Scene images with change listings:
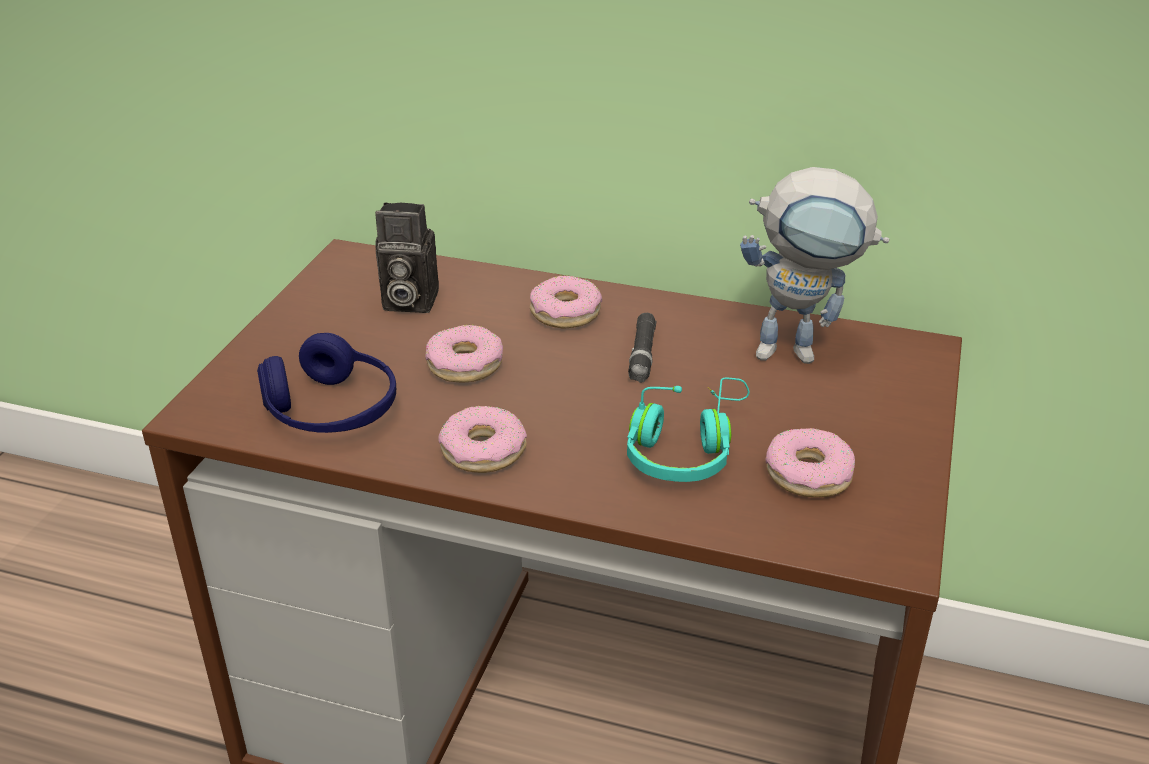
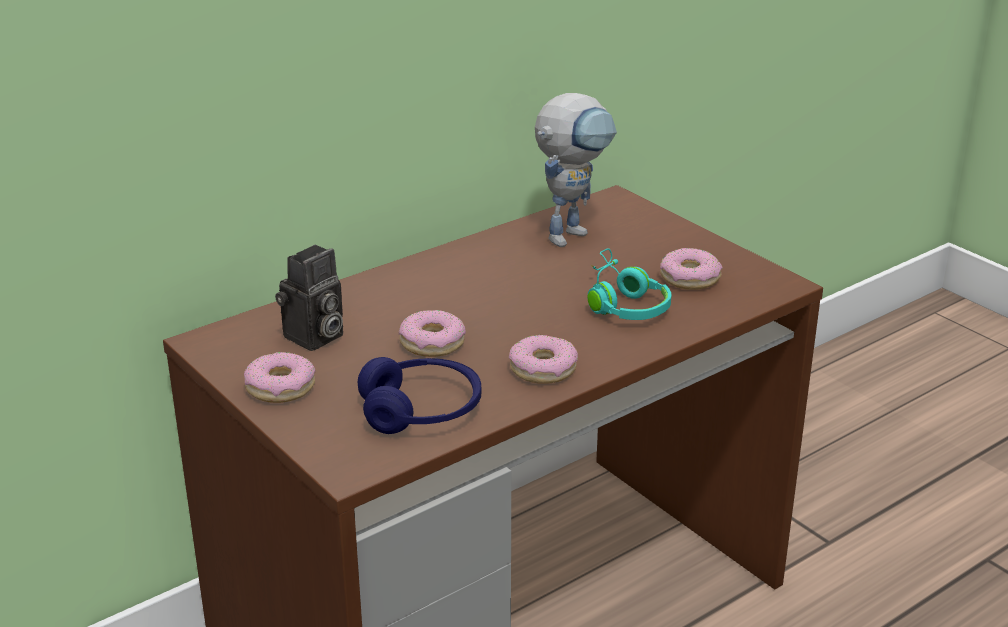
camera: 55 degrees left, 5 degrees down
(565, 312) = (418, 286): donut -> donut (280, 387)
(642, 355) = (507, 279): black flashlight -> none

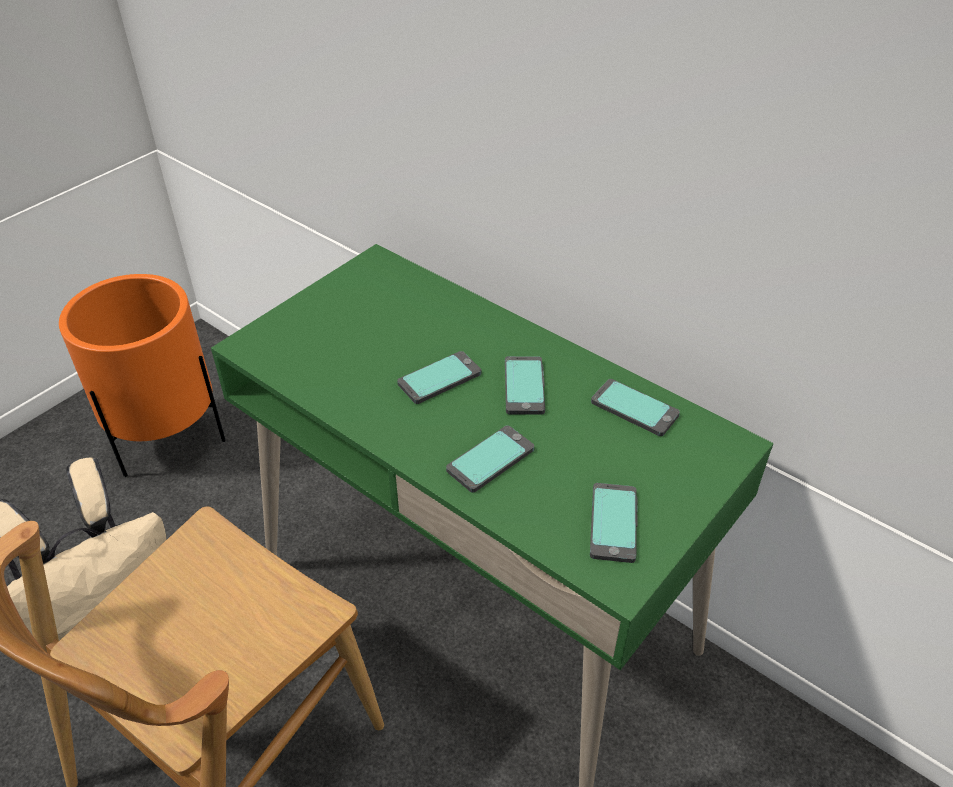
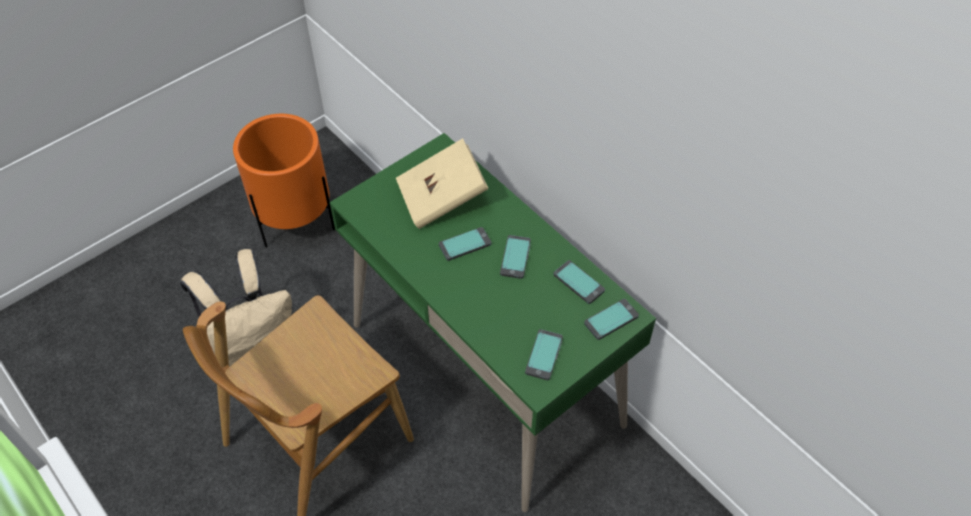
camera: 10 degrees right, 10 degrees up
(390, 322) = (442, 198): none -> beige book
(490, 459) = (483, 304): phone -> phone (611, 319)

Action item: Write the lines out exactly, beginning at the line that holds "(565, 312) = (418, 286): donut" and stopping after the last line of the entries; include no pictures.

Reply to the exercise:
(565, 312) = (418, 286): donut -> donut (280, 387)
(642, 355) = (507, 279): black flashlight -> none

camera: 10 degrees right, 10 degrees up
(390, 322) = (442, 198): none -> beige book
(490, 459) = (483, 304): phone -> phone (611, 319)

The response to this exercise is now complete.